Mas como é que um britânico e um norte-americano que se conheceram em 2003, em Manchester (Gareth estudava lá e Aaron, vindo da Califórnia, pediu para ficar no apartamento durante uns dias e acabou por “acampar” lá durante dez meses), decidem aventurar-se pelo Brasil? A pergunta faz sentido, mas temos de a recuar no tempo, porque em 2010 os dois já tinham feito uma longa incursão pela Amazónia, altura em que receberam dos pescadores locais preciosas lições de sobrevivência na zona. Foi uma espécie de prólogo para a aventura de 2012.

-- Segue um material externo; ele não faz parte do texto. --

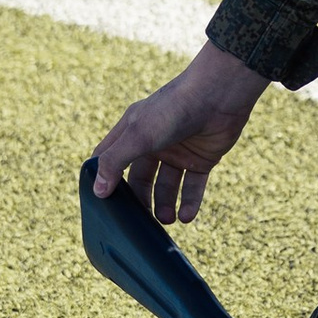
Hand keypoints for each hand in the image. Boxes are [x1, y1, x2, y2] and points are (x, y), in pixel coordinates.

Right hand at [87, 48, 270, 224]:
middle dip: (141, 200)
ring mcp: (178, 151)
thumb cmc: (174, 109)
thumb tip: (98, 190)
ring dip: (165, 205)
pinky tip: (186, 217)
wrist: (219, 95)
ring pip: (167, 186)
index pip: (111, 159)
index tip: (102, 203)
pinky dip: (190, 202)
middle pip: (141, 179)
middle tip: (140, 222)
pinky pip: (193, 186)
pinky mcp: (202, 159)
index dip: (105, 179)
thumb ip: (115, 162)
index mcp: (133, 132)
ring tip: (166, 220)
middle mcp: (154, 142)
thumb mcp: (138, 135)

Apaixonaram-se de imediato por esses locais de “tranquilidade sem par” e Gareth – que vive há sete anos no Brasil, considera o Rio de Janeiro a sua “segunda casa” e fala português sem problemas – ganhou um aliado na sua paixão pelo gigantesco país sul-americano. E é por isso que, na entrevista ao Explorersweb, quando fala dos perigos da expedição, faz questão de salientar que os dois “nunca tiveram problemas graves com criminalidade” nas visitas anteriores ao Brasil e que “a simpatia das pessoas” foi uma das razões que os levaram a empreender esta viagem. Ainda no campo das ilusões fica o continente africano. Quando lhes perguntam qual o seu destino de sonho, Aaron fala de Madagáscar e Gareth menciona Angola. Ele gosta mesmo de falar português, a língua que começou a aprender, na praia e em bares, para poder compreender os versos de Vinicius de Moraes nas velhas canções que escutava.